As the housing market in the UK cools amidst economic turbulence, residential equity growth seems to be lagging behind, providing some of the weakest investment returns, according to recent research by easyMoney, a peer-to-peer real estate investment platform. The analysis suggests that investors could more than double their expected profits by branching out to alternative sectors within the property industry.
Traditionally, buying a home has been heralded as one of the most secure and profitable ways to invest. This belief has been particularly underscored by the housing price surge driven by the COVID pandemic in recent years. However, the changing market trends paint a different picture. The latest annual house price growth data suggests that the equity gain from residential property investment has dwindled to a mere 3.5% per year. As the market continues to grapple with harsh economic realities, these figures could potentially drop even further.
So, what’s the alternative for those seeking more lucrative returns on their investments? Real Estate Investment Trusts (REITs), despite their popularity, only deliver an average yield of 4.4%, not quite a compelling prospect. In light of recent steep rent increments, buy-to-let investments also seem to fall short, offering a mere 5.1% in expected annual returns, based on an average house price of £286,489 and an average monthly rent of £1,229.
Commercial property investments, on the other hand, look somewhat more promising, boasting slightly stronger yields of 5.8%, while property bonds are offering an expected return of 6%.
The clear frontrunner, though, in this current climate are Innovative Finance ISAs (IFISAs), which seem to be outperforming their counterparts. IFISAs, which allow you to invest in peer-to-peer lending and crowdfunding under your tax-free ISA allowance, are providing robust returns. A broad analysis of various IFISA products available in the market, conducted by easyMoney, indicates that the expected returns currently being offered average a hefty 7.7%.
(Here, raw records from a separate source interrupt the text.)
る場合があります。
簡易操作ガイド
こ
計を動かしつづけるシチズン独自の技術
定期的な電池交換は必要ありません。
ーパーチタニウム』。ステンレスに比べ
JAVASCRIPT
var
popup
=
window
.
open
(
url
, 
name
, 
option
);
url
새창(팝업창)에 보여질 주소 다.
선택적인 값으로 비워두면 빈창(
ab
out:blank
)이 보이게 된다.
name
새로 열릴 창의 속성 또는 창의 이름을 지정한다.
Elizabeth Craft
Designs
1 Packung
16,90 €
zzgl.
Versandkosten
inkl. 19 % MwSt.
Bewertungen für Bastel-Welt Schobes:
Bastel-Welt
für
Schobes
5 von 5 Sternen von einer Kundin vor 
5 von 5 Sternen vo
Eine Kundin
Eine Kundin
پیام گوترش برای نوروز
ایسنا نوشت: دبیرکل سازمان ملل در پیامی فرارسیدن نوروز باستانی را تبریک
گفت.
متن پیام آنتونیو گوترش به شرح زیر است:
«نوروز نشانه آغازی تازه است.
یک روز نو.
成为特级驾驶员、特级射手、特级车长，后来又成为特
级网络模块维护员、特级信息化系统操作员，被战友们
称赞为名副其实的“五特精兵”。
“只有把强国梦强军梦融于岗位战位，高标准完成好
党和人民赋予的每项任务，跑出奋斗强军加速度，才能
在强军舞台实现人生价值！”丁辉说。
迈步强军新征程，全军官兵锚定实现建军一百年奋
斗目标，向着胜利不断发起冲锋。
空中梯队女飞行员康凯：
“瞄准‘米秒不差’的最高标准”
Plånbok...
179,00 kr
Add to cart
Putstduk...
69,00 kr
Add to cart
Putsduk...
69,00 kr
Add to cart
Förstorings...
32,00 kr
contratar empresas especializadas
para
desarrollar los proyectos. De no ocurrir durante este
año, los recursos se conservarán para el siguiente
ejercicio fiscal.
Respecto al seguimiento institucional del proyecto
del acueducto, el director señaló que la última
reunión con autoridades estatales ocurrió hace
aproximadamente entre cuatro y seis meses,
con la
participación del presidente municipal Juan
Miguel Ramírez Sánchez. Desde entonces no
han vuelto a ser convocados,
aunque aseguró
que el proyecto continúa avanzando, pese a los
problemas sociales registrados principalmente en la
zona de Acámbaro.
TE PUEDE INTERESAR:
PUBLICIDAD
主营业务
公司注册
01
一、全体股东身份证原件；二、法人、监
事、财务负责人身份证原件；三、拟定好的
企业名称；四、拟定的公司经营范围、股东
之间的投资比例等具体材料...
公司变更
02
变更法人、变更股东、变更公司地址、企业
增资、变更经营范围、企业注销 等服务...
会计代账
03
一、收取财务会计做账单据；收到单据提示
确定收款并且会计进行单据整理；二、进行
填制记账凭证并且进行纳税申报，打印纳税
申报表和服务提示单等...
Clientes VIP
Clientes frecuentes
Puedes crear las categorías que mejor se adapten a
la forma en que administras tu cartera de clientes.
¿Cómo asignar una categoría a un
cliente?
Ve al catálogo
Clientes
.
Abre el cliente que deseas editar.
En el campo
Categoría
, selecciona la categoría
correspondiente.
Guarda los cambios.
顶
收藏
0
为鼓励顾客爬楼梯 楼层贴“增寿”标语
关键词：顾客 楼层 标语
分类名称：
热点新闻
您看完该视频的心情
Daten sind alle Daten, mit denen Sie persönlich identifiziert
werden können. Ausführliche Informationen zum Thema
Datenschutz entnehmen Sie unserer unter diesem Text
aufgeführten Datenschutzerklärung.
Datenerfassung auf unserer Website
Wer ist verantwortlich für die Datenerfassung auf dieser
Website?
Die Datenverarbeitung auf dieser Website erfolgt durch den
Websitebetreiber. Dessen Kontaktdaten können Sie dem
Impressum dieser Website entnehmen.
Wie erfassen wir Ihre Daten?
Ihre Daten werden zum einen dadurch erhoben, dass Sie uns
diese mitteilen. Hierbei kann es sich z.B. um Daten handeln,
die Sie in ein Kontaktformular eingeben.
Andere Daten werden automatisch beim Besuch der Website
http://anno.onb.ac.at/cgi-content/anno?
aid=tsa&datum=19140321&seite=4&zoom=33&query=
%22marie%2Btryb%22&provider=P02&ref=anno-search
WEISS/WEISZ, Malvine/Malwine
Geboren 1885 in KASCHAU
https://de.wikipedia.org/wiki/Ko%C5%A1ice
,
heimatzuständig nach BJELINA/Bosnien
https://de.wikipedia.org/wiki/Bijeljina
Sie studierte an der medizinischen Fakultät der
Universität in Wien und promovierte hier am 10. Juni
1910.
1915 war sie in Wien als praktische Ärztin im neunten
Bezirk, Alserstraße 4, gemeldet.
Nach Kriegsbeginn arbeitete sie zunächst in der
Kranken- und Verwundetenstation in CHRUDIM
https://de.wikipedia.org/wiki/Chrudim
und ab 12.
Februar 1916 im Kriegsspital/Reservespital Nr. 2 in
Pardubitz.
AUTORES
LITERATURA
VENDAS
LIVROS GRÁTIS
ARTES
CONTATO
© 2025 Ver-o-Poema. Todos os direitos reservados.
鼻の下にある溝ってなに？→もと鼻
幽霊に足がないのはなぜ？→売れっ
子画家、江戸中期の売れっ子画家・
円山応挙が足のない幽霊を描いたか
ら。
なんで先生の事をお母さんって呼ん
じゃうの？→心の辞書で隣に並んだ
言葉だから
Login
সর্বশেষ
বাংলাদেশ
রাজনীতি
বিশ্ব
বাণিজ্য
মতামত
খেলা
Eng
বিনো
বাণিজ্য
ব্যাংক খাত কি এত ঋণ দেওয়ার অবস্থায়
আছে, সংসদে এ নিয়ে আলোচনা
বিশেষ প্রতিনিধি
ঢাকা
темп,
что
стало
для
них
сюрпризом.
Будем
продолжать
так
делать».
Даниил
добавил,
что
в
Jason Ferrando, CEO of easyMoney, weighed in on these findings, stating, “During the house price boom initiated by 2020’s stamp duty holiday, basic bricks and mortar investments generated great returns for amateur or accidental investors – the latter being those who buy property for the purposes of living in it and for whom the subsequent equity growth is an additional bonus.”
He added, “But now that market conditions have changed so dramatically, anyone who is looking to make profit from the UK property industry is going to need to build a more diverse portfolio and look seriously at alternative and emerging investment avenues, the best of which is clearly IFISAs.”